Jared Diamond‘s book, “Collapse: How Societies Choose to Fail or Succeed,” details how civilizations crumbled due to their inability to adapt to environmental challenges, and many of the lessons of Diamond’s analysis boil down to the timeless importance of foresight, adaptability and resource management in the face of transformative change. There are critical lessons for today’s businesses in these lessons.
As artificial intelligence promises to revolutionize industries, many companies are unwittingly steering themselves toward a modern-day collapse by neglecting the critical foundation of data readiness. This situation mirrors the societal downfalls explored in Collapse: Today’s businesses risk obsolescence by failing to cultivate the data ecosystems necessary for AI adoption.
The parallels between ancient societal collapses and the potential downfall of unprepared companies in the AI age are striking, and companies with the foresight to have taken data readiness seriously dare to adapt to the AI-driven hyper-automated business world rapidly on the way, and have the capabilities in place to manage data and digital transformation effectively.
Today, those companies that have invested in robust data infrastructure and quality management are well-positioned to reap AI-driven productivity benefits. Conversely, those grappling with poor data quality and organization face competitive challenges, missed potential and substantial investments in working down their data debt. The tale of two data realities will accelerate as the gap between the data-ready and the data-neglected widens over the next few years.
Poor data quality is already costing organizations and the nation considerably. According to a survey conducted by Precisely in collaboration with the Center for Applied AI and Business Analytics at Drexel University’s LeBow College of Business, only 12% of organizations report their data is of sufficient quality and accessibility to implement AI effectively. With all of the talk around AI adoption, that is a staggeringly low percentage.
Further, that survey also found that 67% of organizations don’t completely trust the data they currently rely upon for decision-making. Surprisingly, that figure didn’t improve year over year, up from 55% in 2023. I suspect that’s likely not a sign that data quality has degraded that much year over year.
It’s most likely a reflection that organizations are finally looking at the state of their data quality and don’t like what they see. The fact is bolstered by the finding that 64% of respondents identified data quality as their top data integrity challenge, up from 50% in 2023, and 77% of respondents rated the quality of their data as average or worse, compared to 66% in the previous year.
Those findings indicate a hefty lift for most organizations regarding AI data preparation, including data collection and labeling.
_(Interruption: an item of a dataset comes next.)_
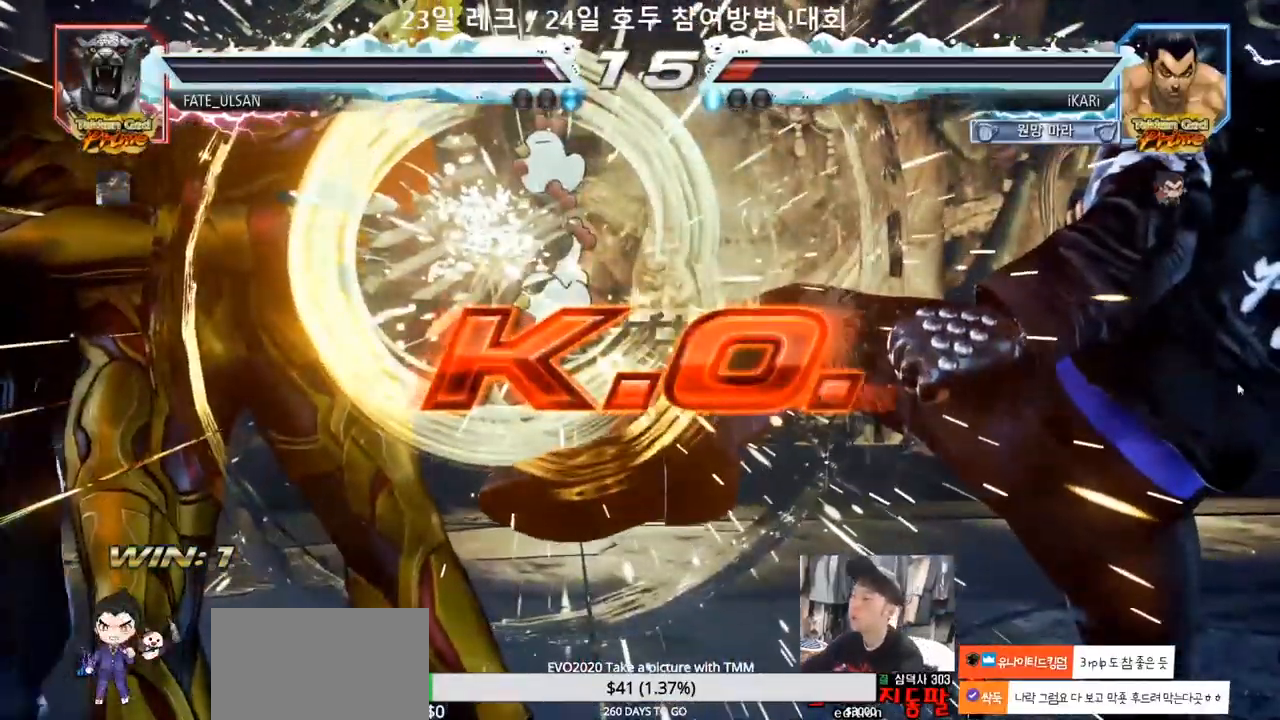
{"buttons": ["TRIANGLE"], "left_stick": "center", "events": [[350, "CROSS", "down"], [383, "CROSS", "up"], [400, "TRIANGLE", "down"], [433, "TRIANGLE", "up"], [467, "TRIANGLE", "down"]]}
It’s already proving costly. According to a 2020 survey by Trifecta, up to one-third of AI initiatives fail due to poor data quality, rendering these investments ineffective. Further, that survey found that 75% of C-Suite executives don’t trust the quality of their data.
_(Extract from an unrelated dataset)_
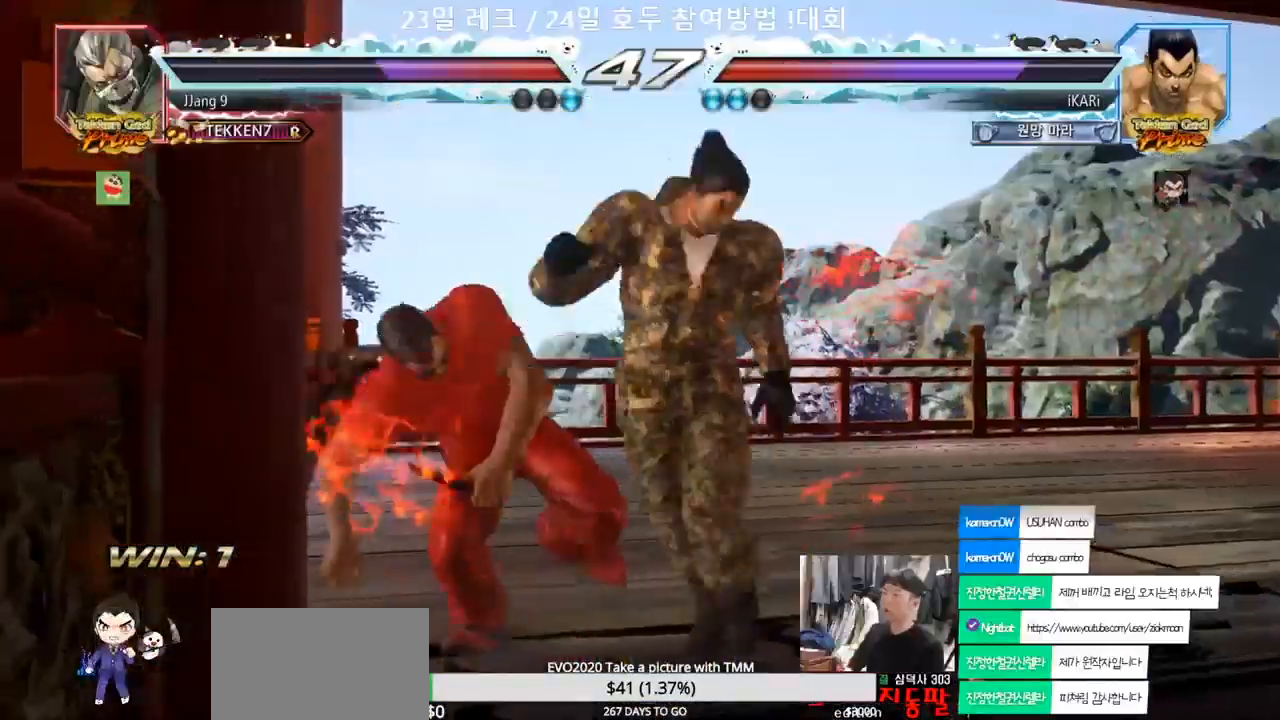
{"buttons": [], "left_stick": "center", "events": [[50, "TRIANGLE", "up"], [83, "TRIANGLE", "down"], [133, "TRIANGLE", "up"]]}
Models trained on inaccurate, incomplete and low-quality data caused misinformed business decisions, impacting organizations’ global annual revenue by 6%, or $406 million on average. And poor-quality data can lead to a 20% decrease in productivity and a 30% increase in costs. Insufficient data costs organizations an average of $12.9 million per year, according to a Vanson Bourne report commissioned by Fivetran, a cloud-based data integration platform provider.
Many organizations struggle with the quality and clean data to maximize AI and digital transformation. There are several interconnected reasons. First, enterprises collect data from so many different sources with inconsistent standards, and these various sources are often of dubious accuracy. This data is usually siloed within departments, and there are so many disparate applications that integration and standardization across departments are challenging. Legacy systems also pose data availability challenges, such as lacking modern API access.
Most enterprises also lack a data governance strategy consisting of a data governance framework, data ownership/accountability, data quality management, integration and a way to monitor and continuously improve data management and not invest the time and other resources necessary for the level of data preparation adequate for effective AI implementation.
This leads to a lack of adequate labeling, which makes machine learning training challenging. Most organizations have failed to implement such data governance that leads to effective data quality management. There’s also an absence of experts available to hire to manage and implement data governance frameworks. All of this leads to data quality issues that surface as inaccurate and inconsistent data, incomplete data, and plenty of irrelevant and biased data.
Companies that are behind in their AI readiness data preparation must improve their data quality. And that should start by conducting a comprehensive data audit to assess the current state of their information assets. That includes evaluating data completeness, consistency, accuracy and freshness across their systems.
Businesses can then focus on cleansing and standardizing their data, removing duplicates, filling in missing values and ensuring consistent formats throughout their datasets. Organizations must also prioritize implementing robust data governance policies and establishing clear data usage, retention and sharing guidelines that align with relevant legal standards.
As organizations continue to invest in AI and digital transformation, maintaining the quality of input data remains a critical factor in determining their success and reliability. The reality is that poor data quality will likely lead to significant financial losses, decreased productivity, potential reputational damage, and for some businesses, failure. However, as in Jared Diamond’s book Collapse, many of those business failures will be caused by the choice of inaction.